# Exercise input
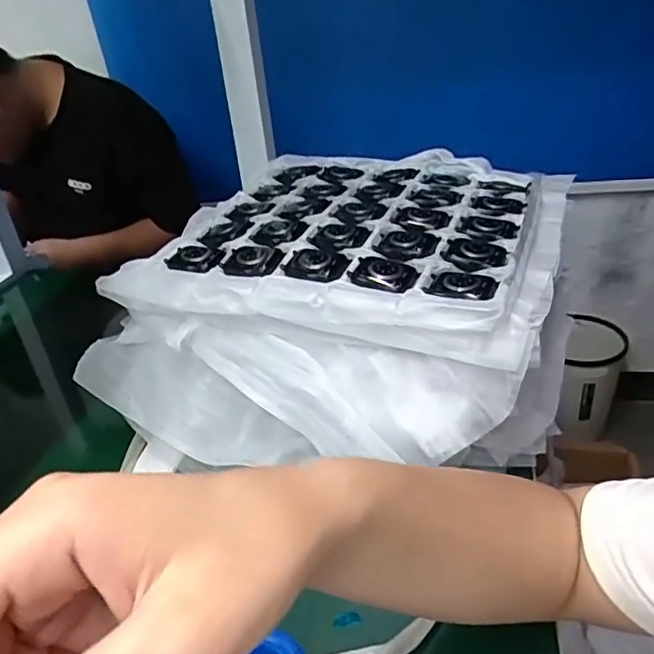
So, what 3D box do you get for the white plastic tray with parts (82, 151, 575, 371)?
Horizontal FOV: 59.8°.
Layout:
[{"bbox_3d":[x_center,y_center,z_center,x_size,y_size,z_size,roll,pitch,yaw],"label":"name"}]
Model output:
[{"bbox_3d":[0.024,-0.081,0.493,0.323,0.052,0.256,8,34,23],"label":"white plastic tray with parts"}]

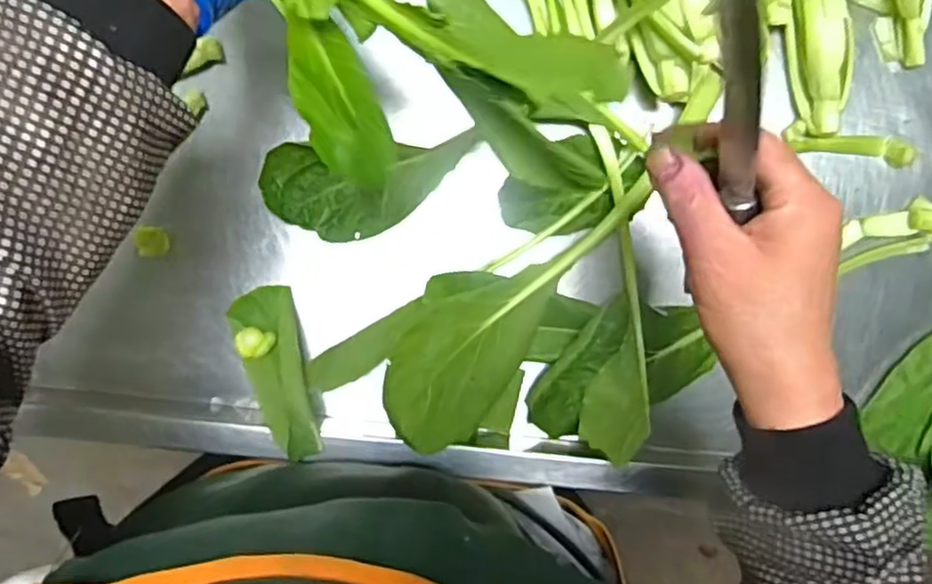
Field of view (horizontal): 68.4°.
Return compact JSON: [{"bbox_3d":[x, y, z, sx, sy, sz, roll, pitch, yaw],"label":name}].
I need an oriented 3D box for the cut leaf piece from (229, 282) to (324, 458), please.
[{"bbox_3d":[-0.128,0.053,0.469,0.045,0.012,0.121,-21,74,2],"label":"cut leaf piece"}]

--

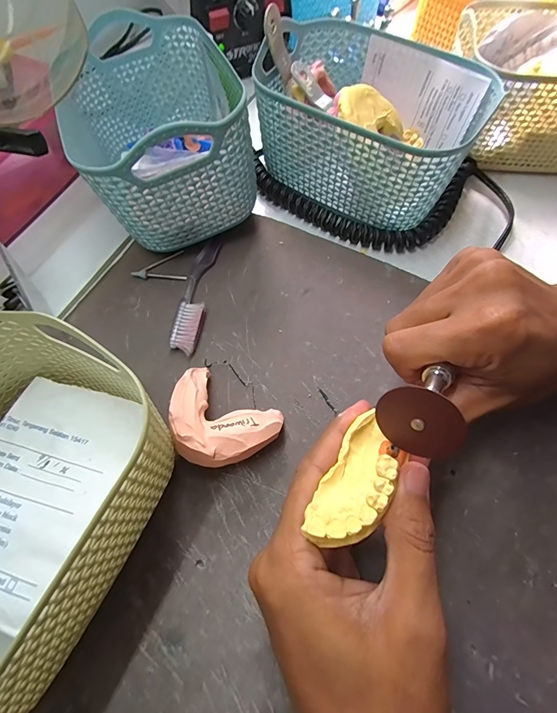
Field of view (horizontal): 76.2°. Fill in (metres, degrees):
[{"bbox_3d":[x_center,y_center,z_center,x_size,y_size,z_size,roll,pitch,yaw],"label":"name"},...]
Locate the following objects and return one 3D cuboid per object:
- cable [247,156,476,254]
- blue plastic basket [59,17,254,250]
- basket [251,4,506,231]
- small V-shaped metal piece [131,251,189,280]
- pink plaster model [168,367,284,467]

==

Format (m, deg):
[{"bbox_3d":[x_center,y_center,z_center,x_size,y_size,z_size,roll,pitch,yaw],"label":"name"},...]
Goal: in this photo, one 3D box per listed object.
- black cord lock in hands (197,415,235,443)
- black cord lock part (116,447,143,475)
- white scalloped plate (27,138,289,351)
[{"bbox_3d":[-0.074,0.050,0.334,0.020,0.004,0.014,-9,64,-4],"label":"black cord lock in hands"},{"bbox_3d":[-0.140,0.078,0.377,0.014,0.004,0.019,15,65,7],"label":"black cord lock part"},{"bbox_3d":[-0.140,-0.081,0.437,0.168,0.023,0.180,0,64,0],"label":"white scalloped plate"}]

# What you will do
Look through the data above and return exactly the lines from the one that contains "- black cord lock in hands (197,415,235,443)" to the one that contains "- black cord lock part (116,447,143,475)", inclusive, with nothing else.

# Exercise response
- black cord lock in hands (197,415,235,443)
- black cord lock part (116,447,143,475)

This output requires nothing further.